A entrega das chaves ocorreu apenas em 06/08/2026, conforme Termo de Recebimento do Imóvel evento 28 (doc 3). Resta, assim, caracterizada a mora das rés de 27/01/2026 a 06/08/2026. Argumentos sobre entraves burocráticos constituem fortuito interno, inerente ao risco da atividade, e não afastam a responsabilidade.
Comprovada a mora, a multa contratual prevista na Cláusula II, parágrafo segundo, item 'b', do contrato de promessa de compra e venda é devida. A penalidade corresponde a 1% sobre o valor pago pelo autor por mês de atraso. Conforme demonstrativo evento 30 (doc 15), o valor pago foi de R$ 422.701,74, resultando em uma multa mensal de R$ 4.227,01. O atraso de 191 dias (de 27/01/2026 a 06/08/2026) equivale a 6,36 meses (191/30). O valor total da multa é, portanto, de R$ 26.905,90.
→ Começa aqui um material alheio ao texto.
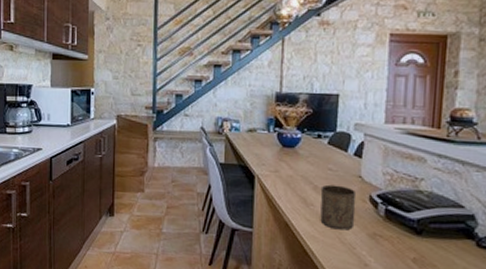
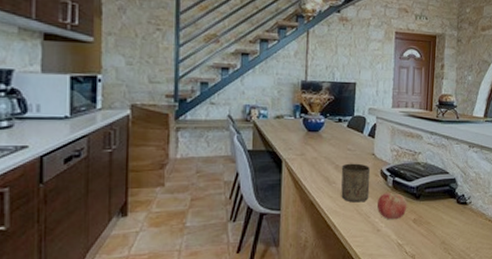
fruit: none [364,221,405,255] -> present [376,192,407,219]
O pedido de restituição da taxa de evolução de obra também procede. Conforme Tema 996 do STJ, é ilícita a cobrança após o prazo de entrega. Os comprovantes evento 28 (doc 3) e evento 1 (doc 10) demonstram pagamentos nos meses de fevereiro, março e abril de 2026, totalizando R$ 11.525,67, que devem ser restituídos de forma simples, por não haver prova de má-fé.
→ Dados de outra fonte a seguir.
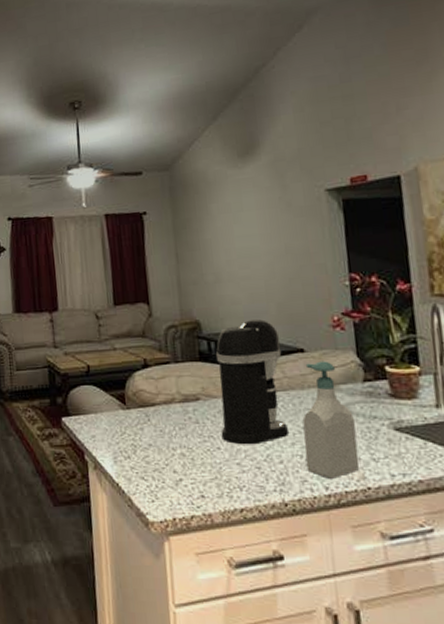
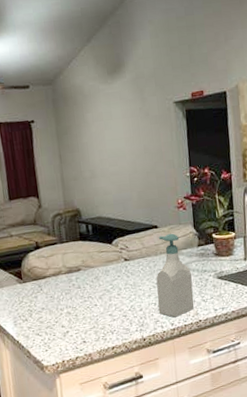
coffee maker: present [216,319,290,445] -> none [92,205,147,301]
Quanto aos danos emergentes, o autor comprovou despesas com aluguel no período do atraso, no valor de R$ 1.250,00 mensais evento 1 (doc 9) e evento 28 (doc 4). Considerando o período de mora (fevereiro a julho de 2026 - 6 meses), o valor a ser ressarcido é de R$ 7.500,00.
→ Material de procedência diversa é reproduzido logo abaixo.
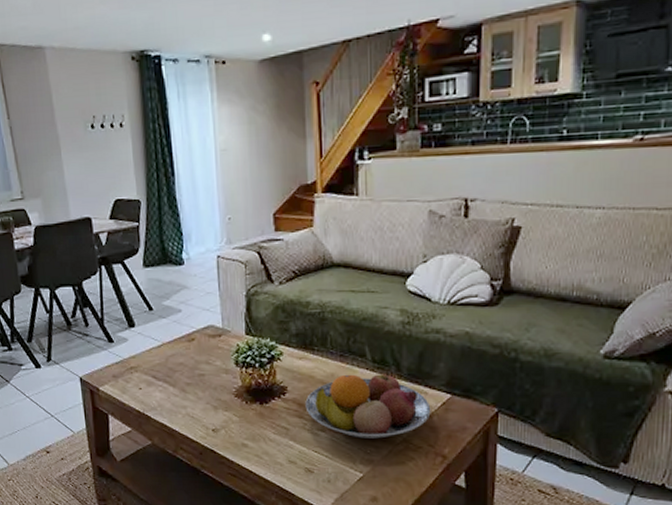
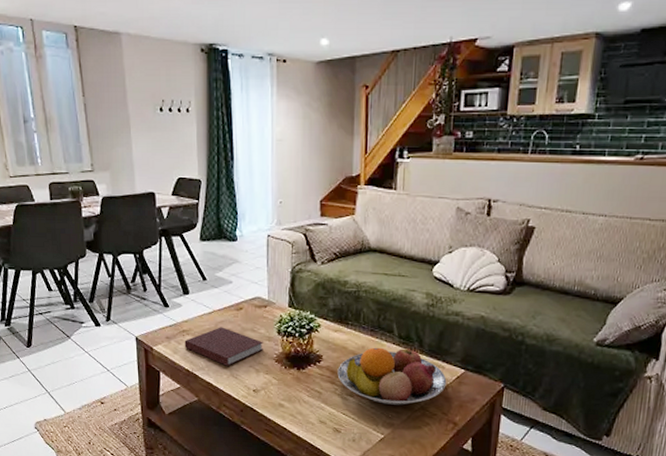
notebook: none [133,361,220,404] -> present [184,327,263,366]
Por fim, o pedido de danos morais não procede. O atraso, embora configure descumprimento contratual, não ultrapassa, no caso concreto, o mero dissabor, não havendo prova de situação de especial gravidade que configure lesão a direito da personalidade.
Ante o exposto, JULGO PARCIALMENTE PROCEDENTES os pedidos, para:
a) CONDENAR as rés, solidariamente, ao pagamento da multa contratual moratória no valor de R$ 26.905,90 (vinte e seis mil, novecentos e cinco reais e noventa centavos), corrigido monetariamente pelo índice IPCA-E/IBGE desde a data do ajuizamento da ação, e acrescido de juros de mora pela taxa legal (art. 406, CC, com a redação da Lei nº 14.905/2024), contados da citação;
b) CONDENAR as rés, solidariamente, à restituição simples dos valores pagos a título de taxa de evolução de obra, no montante de R$ 11.525,67 (onze mil, quinhentos e vinte e cinco reais e sessenta e sete centavos), corrigido monetariamente pelo índice IPCA-E/IBGE desde cada desembolso, e acrescido de juros de mora pela taxa legal (art. 406, CC, com a redação da Lei nº 14.905/2024), contados da citação;
c) CONDENAR as rés, solidariamente, ao pagamento de indenização por danos emergentes (aluguéis) no valor de R$ 7.500,00 (sete mil e quinhentos reais), corrigido monetariamente pelo índice IPCA-E/IBGE desde cada desembolso, e acrescido de juros de mora pela taxa legal (art. 406, CC, com a redação da Lei nº 14.905/2024), contados da citação.
Julgo improcedentes os demais pedidos.
Sem custas e honorários advocatícios nesta fase, nos termos do art. 55 da Lei nº 9.099/95.
Publique-se. Registre-se. Intimem-se.